[Saved data entries]

[Start of Attachment]

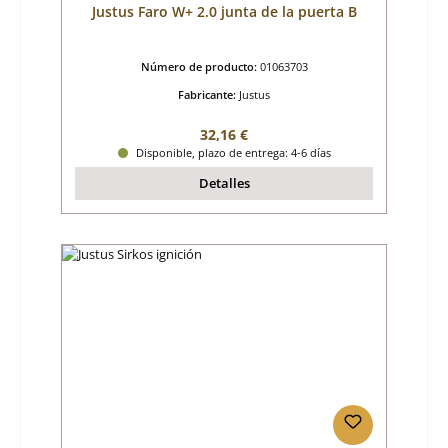
Justus Faro W+ 2.0 junta de la puerta B
Número de producto:
01063703
Fabricante:
Justus
Precio normal:
32,16 €
Disponible, plazo de entrega: 4-6 días
Detalles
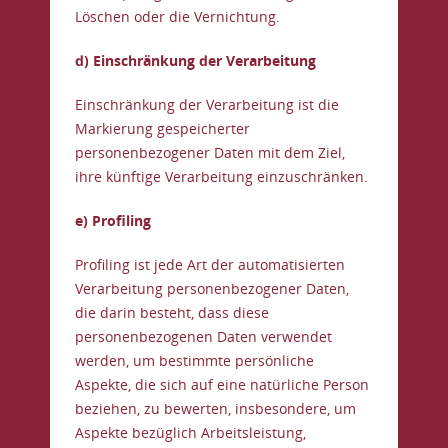
Löschen oder die Vernichtung.
d) Einschränkung der Verarbeitung
Einschränkung der Verarbeitung ist die
Markierung gespeicherter
personenbezogener Daten mit dem Ziel,
ihre künftige Verarbeitung einzuschränken.
e) Profiling
Profiling ist jede Art der automatisierten
Verarbeitung personenbezogener Daten,
die darin besteht, dass diese
personenbezogenen Daten verwendet
werden, um bestimmte persönliche
Aspekte, die sich auf eine natürliche Person
beziehen, zu bewerten, insbesondere, um
Aspekte bezüglich Arbeitsleistung,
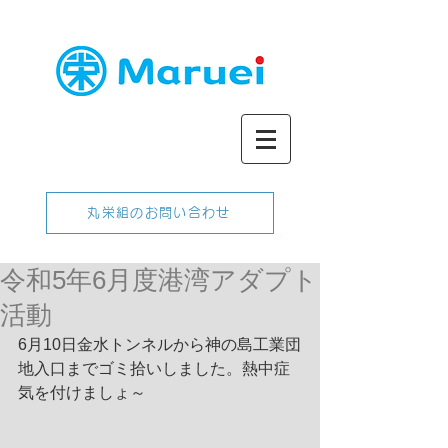
丸栄組のお問い合わせ
令和5年6月度港湾アダプト
活動
6月10日金水トンネルから神の島工業団
地入口までゴミ拾いしました。熱中症
気を付けましょ～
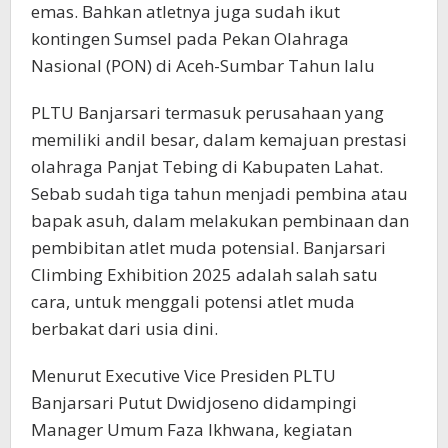
emas. Bahkan atletnya juga sudah ikut
kontingen Sumsel pada Pekan Olahraga
Nasional (PON) di Aceh-Sumbar Tahun lalu
PLTU Banjarsari termasuk perusahaan yang
memiliki andil besar, dalam kemajuan prestasi
olahraga Panjat Tebing di Kabupaten Lahat.
Sebab sudah tiga tahun menjadi pembina atau
bapak asuh, dalam melakukan pembinaan dan
pembibitan atlet muda potensial. Banjarsari
Climbing Exhibition 2025 adalah salah satu
cara, untuk menggali potensi atlet muda
berbakat dari usia dini.
Menurut Executive Vice Presiden PLTU
Banjarsari Putut Dwidjoseno didampingi
Manager Umum Faza Ikhwana, kegiatan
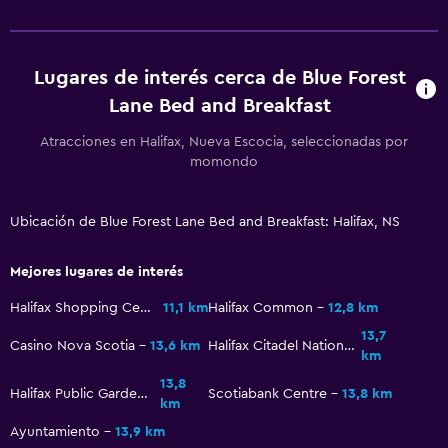
Lugares de interés cerca de Blue Forest
Lane Bed and Breakfast
Atracciones en Halifax, Nueva Escocia, seleccionadas por
momondo
Ubicación de Blue Forest Lane Bed and Breakfast: Halifax, NS
Mejores lugares de interés
Halifax Shopping Centre
11,1 km
Halifax Common
12,8 km
13,7
Casino Nova Scotia
13,6 km
Halifax Citadel National Historic Site
km
13,8
Halifax Public Gardens
Scotiabank Centre
13,8 km
km
Ayuntamiento
13,9 km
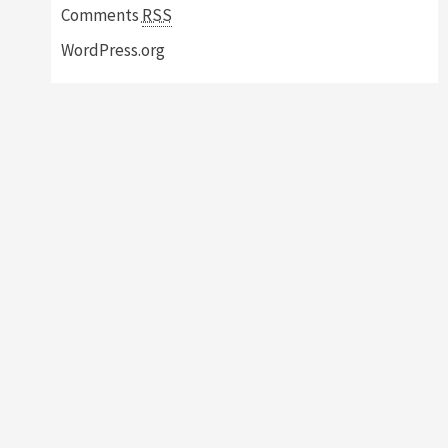
Comments
RSS
WordPress.org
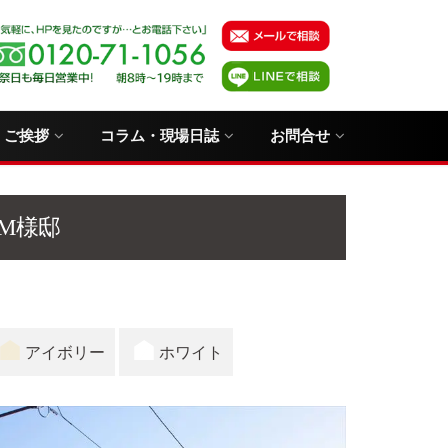
・ご挨拶
コラム・現場日誌
お問合せ
M様邸
アイボリー
ホワイト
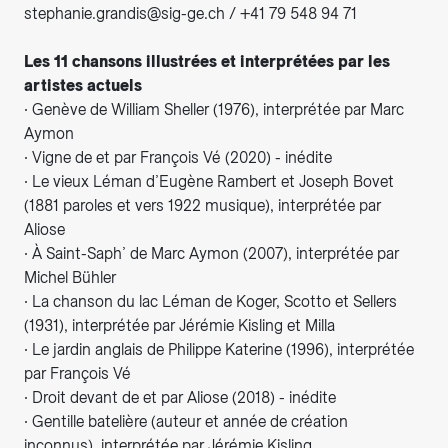
stephanie.grandis@sig-ge.ch / +41 79 548 94 71
Les 11 chansons illustrées et interprétées par les
artistes actuels
∙ Genève de William Sheller (1976), interprétée par Marc
Aymon
∙ Vigne de et par François Vé (2020) - inédite
∙ Le vieux Léman d’Eugène Rambert et Joseph Bovet
(1881 paroles et vers 1922 musique), interprétée par
Aliose
∙ À Saint-Saph’ de Marc Aymon (2007), interprétée par
Michel Bühler
∙ La chanson du lac Léman de Koger, Scotto et Sellers
(1931), interprétée par Jérémie Kisling et Milla
∙ Le jardin anglais de Philippe Katerine (1996), interprétée
par François Vé
∙ Droit devant de et par Aliose (2018) - inédite
∙ Gentille batelière (auteur et année de création
inconnus), interprétée par Jérémie Kisling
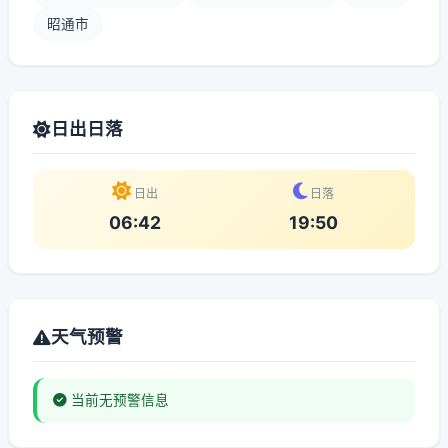
昭通市
日出日落
日出
日落
06:42
19:50
天气预警
当前无预警信息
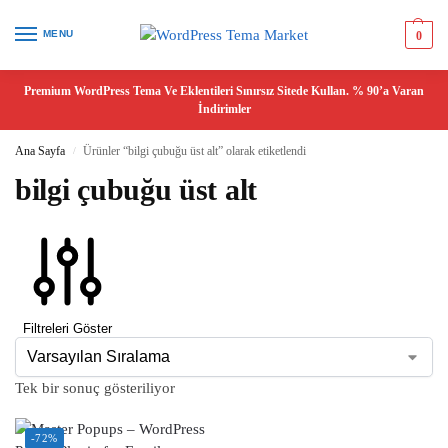
MENU
0
Premium WordPress Tema Ve Eklentileri Sınırsız Sitede Kullan. % 90’a Varan
İndirimler
Ana Sayfa
Ürünler “bilgi çubuğu üst alt” olarak etiketlendi
/
bilgi çubuğu üst alt
Filtreleri Göster
Tek bir sonuç gösteriliyor
-72%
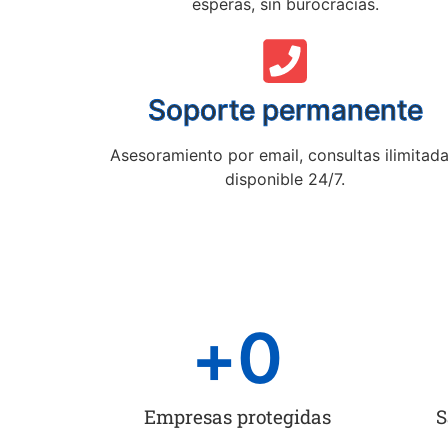
esperas, sin burocracias.
Soporte permanente
Asesoramiento por email, consultas ilimitada
disponible 24/7.
+
0
Empresas protegidas
S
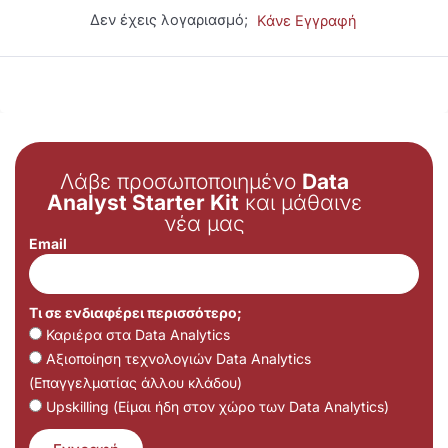
Δεν έχεις λογαριασμό;
Κάνε Εγγραφή
Λάβε προσωποποιημένο
Data
Analyst Starter Kit
και μάθαινε
νέα μας
Email
Τι σε ενδιαφέρει περισσότερο;
Καριέρα στα Data Analytics
Αξιοποίηση τεχνολογιών Data Analytics
(Επαγγελματίας άλλου κλάδου)
Upskilling (Είμαι ήδη στον χώρο των Data Analytics)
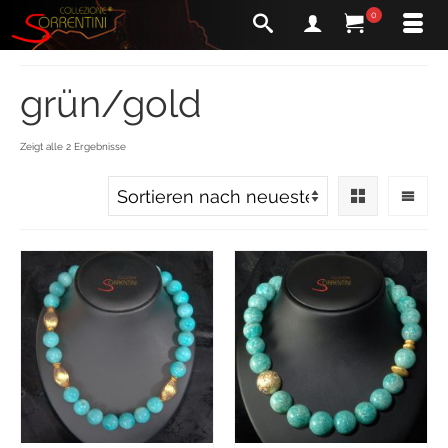
0
grün/gold
Zeigt alle 2 Ergebnisse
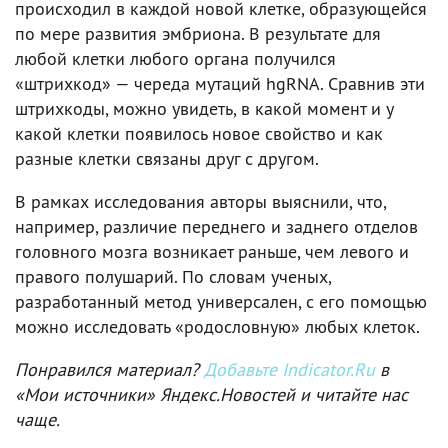
происходил в каждой новой клетке, образующейся
по мере развития эмбриона. В результате для
любой клетки любого органа получился
«штрихкод» — череда мутаций hgRNA. Сравнив эти
штрихкоды, можно увидеть, в какой момент и у
какой клетки появилось новое свойство и как
разные клетки связаны друг с другом.
В рамках исследования авторы выяснили, что,
например, различие переднего и заднего отделов
головного мозга возникает раньше, чем левого и
правого полушарий. По словам ученых,
разработанный метод универсален, с его помощью
можно исследовать «родословную» любых клеток.
Понравился материал?
Добавьте Indicator.Ru
в
«Мои источники» Яндекс.Новостей и читайте нас
чаще.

[End of Attachment]

• _Assigned task_
Output each record above exactly as it stands, excluding all pictures.

• _Reply_
Justus Faro W+ 2.0 junta de la puerta B
Número de producto:
01063703
Fabricante:
Justus
Precio normal:
32,16 €
Disponible, plazo de entrega: 4-6 días
Detalles
Löschen oder die Vernichtung.
d) Einschränkung der Verarbeitung
Einschränkung der Verarbeitung ist die
Markierung gespeicherter
personenbezogener Daten mit dem Ziel,
ihre künftige Verarbeitung einzuschränken.
e) Profiling
Profiling ist jede Art der automatisierten
Verarbeitung personenbezogener Daten,
die darin besteht, dass diese
personenbezogenen Daten verwendet
werden, um bestimmte persönliche
Aspekte, die sich auf eine natürliche Person
beziehen, zu bewerten, insbesondere, um
Aspekte bezüglich Arbeitsleistung,
丸栄組のお問い合わせ
令和5年6月度港湾アダプト
活動
6月10日金水トンネルから神の島工業団
地入口までゴミ拾いしました。熱中症
気を付けましょ～
emas. Bahkan atletnya juga sudah ikut
kontingen Sumsel pada Pekan Olahraga
Nasional (PON) di Aceh-Sumbar Tahun lalu
PLTU Banjarsari termasuk perusahaan yang
memiliki andil besar, dalam kemajuan prestasi
olahraga Panjat Tebing di Kabupaten Lahat.
Sebab sudah tiga tahun menjadi pembina atau
bapak asuh, dalam melakukan pembinaan dan
pembibitan atlet muda potensial. Banjarsari
Climbing Exhibition 2025 adalah salah satu
cara, untuk menggali potensi atlet muda
berbakat dari usia dini.
Menurut Executive Vice Presiden PLTU
Banjarsari Putut Dwidjoseno didampingi
Manager Umum Faza Ikhwana, kegiatan
Lugares de interés cerca de Blue Forest
Lane Bed and Breakfast
Atracciones en Halifax, Nueva Escocia, seleccionadas por
momondo
Ubicación de Blue Forest Lane Bed and Breakfast: Halifax, NS
Mejores lugares de interés
Halifax Shopping Centre
11,1 km
Halifax Common
12,8 km
13,7
Casino Nova Scotia
13,6 km
Halifax Citadel National Historic Site
km
13,8
Halifax Public Gardens
Scotiabank Centre
13,8 km
km
Ayuntamiento
13,9 km
Comments
RSS
WordPress.org
・ご挨拶
コラム・現場日誌
お問合せ
M様邸
アイボリー
ホワイト
stephanie.grandis@sig-ge.ch / +41 79 548 94 71
Les 11 chansons illustrées et interprétées par les
artistes actuels
∙ Genève de William Sheller (1976), interprétée par Marc
Aymon
∙ Vigne de et par François Vé (2020) - inédite
∙ Le vieux Léman d’Eugène Rambert et Joseph Bovet
(1881 paroles et vers 1922 musique), interprétée par
Aliose
∙ À Saint-Saph’ de Marc Aymon (2007), interprétée par
Michel Bühler
∙ La chanson du lac Léman de Koger, Scotto et Sellers
(1931), interprétée par Jérémie Kisling et Milla
∙ Le jardin anglais de Philippe Katerine (1996), interprétée
par François Vé
∙ Droit devant de et par Aliose (2018) - inédite
∙ Gentille batelière (auteur et année de création
inconnus), interprétée par Jérémie Kisling
昭通市
日出日落
日出
日落
06:42
19:50
天气预警
当前无预警信息
MENU
0
Premium WordPress Tema Ve Eklentileri Sınırsız Sitede Kullan. % 90’a Varan
İndirimler
Ana Sayfa
Ürünler “bilgi çubuğu üst alt” olarak etiketlendi
/
bilgi çubuğu üst alt
Filtreleri Göster
Tek bir sonuç gösteriliyor
-72%
esperas, sin burocracias.
Soporte permanente
Asesoramiento por email, consultas ilimitada
disponible 24/7.
+
0
Empresas protegidas
S
Δεν έχεις λογαριασμό;
Κάνε Εγγραφή
Λάβε προσωποποιημένο
Data
Analyst Starter Kit
και μάθαινε
νέα μας
Email
Τι σε ενδιαφέρει περισσότερο;
Καριέρα στα Data Analytics
Αξιοποίηση τεχνολογιών Data Analytics
(Επαγγελματίας άλλου κλάδου)
Upskilling (Είμαι ήδη στον χώρο των Data Analytics)
0
grün/gold
Zeigt alle 2 Ergebnisse
происходил в каждой новой клетке, образующейся
по мере развития эмбриона. В результате для
любой клетки любого органа получился
«штрихкод» — череда мутаций hgRNA. Сравнив эти
штрихкоды, можно увидеть, в какой момент и у
какой клетки появилось новое свойство и как
разные клетки связаны друг с другом.
В рамках исследования авторы выяснили, что,
например, различие переднего и заднего отделов
головного мозга возникает раньше, чем левого и
правого полушарий. По словам ученых,
разработанный метод универсален, с его помощью
можно исследовать «родословную» любых клеток.
Понравился материал?
Добавьте Indicator.Ru
в
«Мои источники» Яндекс.Новостей и читайте нас
чаще.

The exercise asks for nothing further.